[Page images and extracted text]
⁂

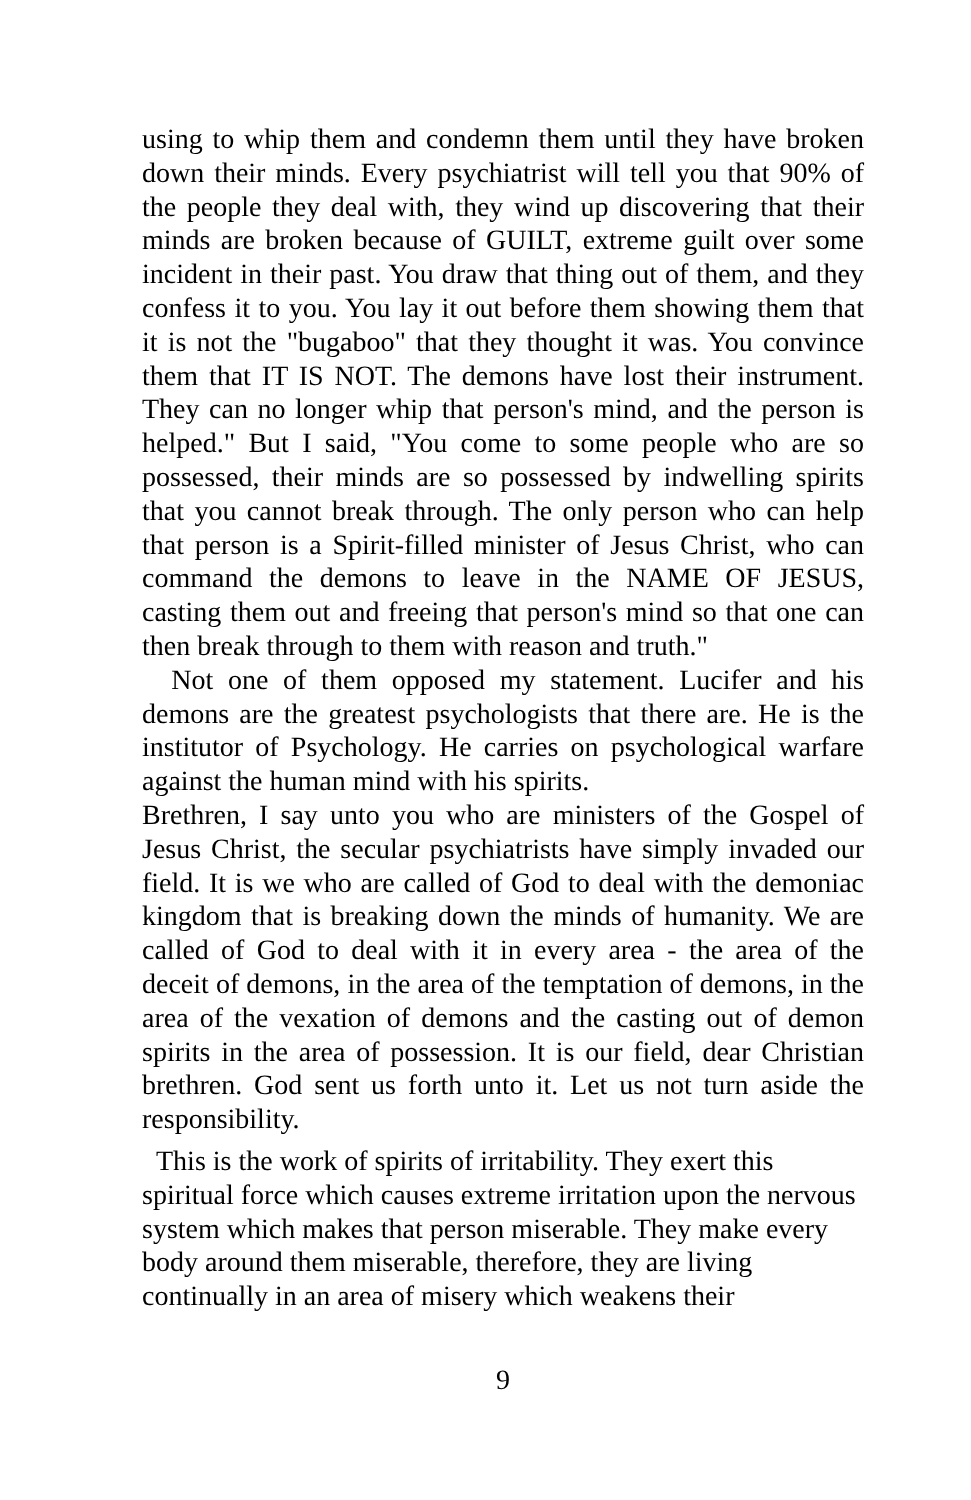using to whip them and condemn them until they have broken down their minds. Every psychiatrist will tell you that 90% of the people they deal with, they wind up discovering that their minds are broken because of GUILT, extreme guilt over some incident in their past. You draw that thing out of them, and they confess it to you. You lay it out before them showing them that it is not the "bugaboo" that they thought it was. You convince them that IT IS NOT. The demons have lost their instrument. They can no longer whip that person's mind, and the person is helped." But I said, "You come to some people who are so possessed, their minds are so possessed by indwelling spirits that you cannot break through. The only person who can help that person is a Spirit-filled minister of Jesus Christ, who can command the demons to leave in the NAME OF JESUS, casting them out and freeing that person's mind so that one can then break through to them with reason and truth."
Not one of them opposed my statement. Lucifer and his demons are the greatest psychologists that there are. He is the institutor of Psychology. He carries on psychological warfare against the human mind with his spirits.
Brethren, I say unto you who are ministers of the Gospel of Jesus Christ, the secular psychiatrists have simply invaded our field. It is we who are called of God to deal with the demoniac kingdom that is breaking down the minds of humanity. We are called of God to deal with it in every area - the area of the deceit of demons, in the area of the temptation of demons, in the area of the vexation of demons and the casting out of demon spirits in the area of possession. It is our field, dear Christian brethren. God sent us forth unto it. Let us not turn aside the responsibility.
This is the work of spirits of irritability. They exert this spiritual force which causes extreme irritation upon the nervous system which makes that person miserable. They make every body around them miserable, therefore, they are living continually in an area of misery which weakens their
9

⁂

Work item: All that is needed is an exact copy of the lines from the top of the entries through the line containing "Not one of them", pictures left out.

Exercise result:
using to whip them and condemn them until they have broken down their minds. Every psychiatrist will tell you that 90% of the people they deal with, they wind up discovering that their minds are broken because of GUILT, extreme guilt over some incident in their past. You draw that thing out of them, and they confess it to you. You lay it out before them showing them that it is not the "bugaboo" that they thought it was. You convince them that IT IS NOT. The demons have lost their instrument. They can no longer whip that person's mind, and the person is helped." But I said, "You come to some people who are so possessed, their minds are so possessed by indwelling spirits that you cannot break through. The only person who can help that person is a Spirit-filled minister of Jesus Christ, who can command the demons to leave in the NAME OF JESUS, casting them out and freeing that person's mind so that one can then break through to them with reason and truth."
Not one of them opposed my statement. Lucifer and his demons are the greatest psychologists that there are. He is the institutor of Psychology. He carries on psychological warfare against the human mind with his spirits.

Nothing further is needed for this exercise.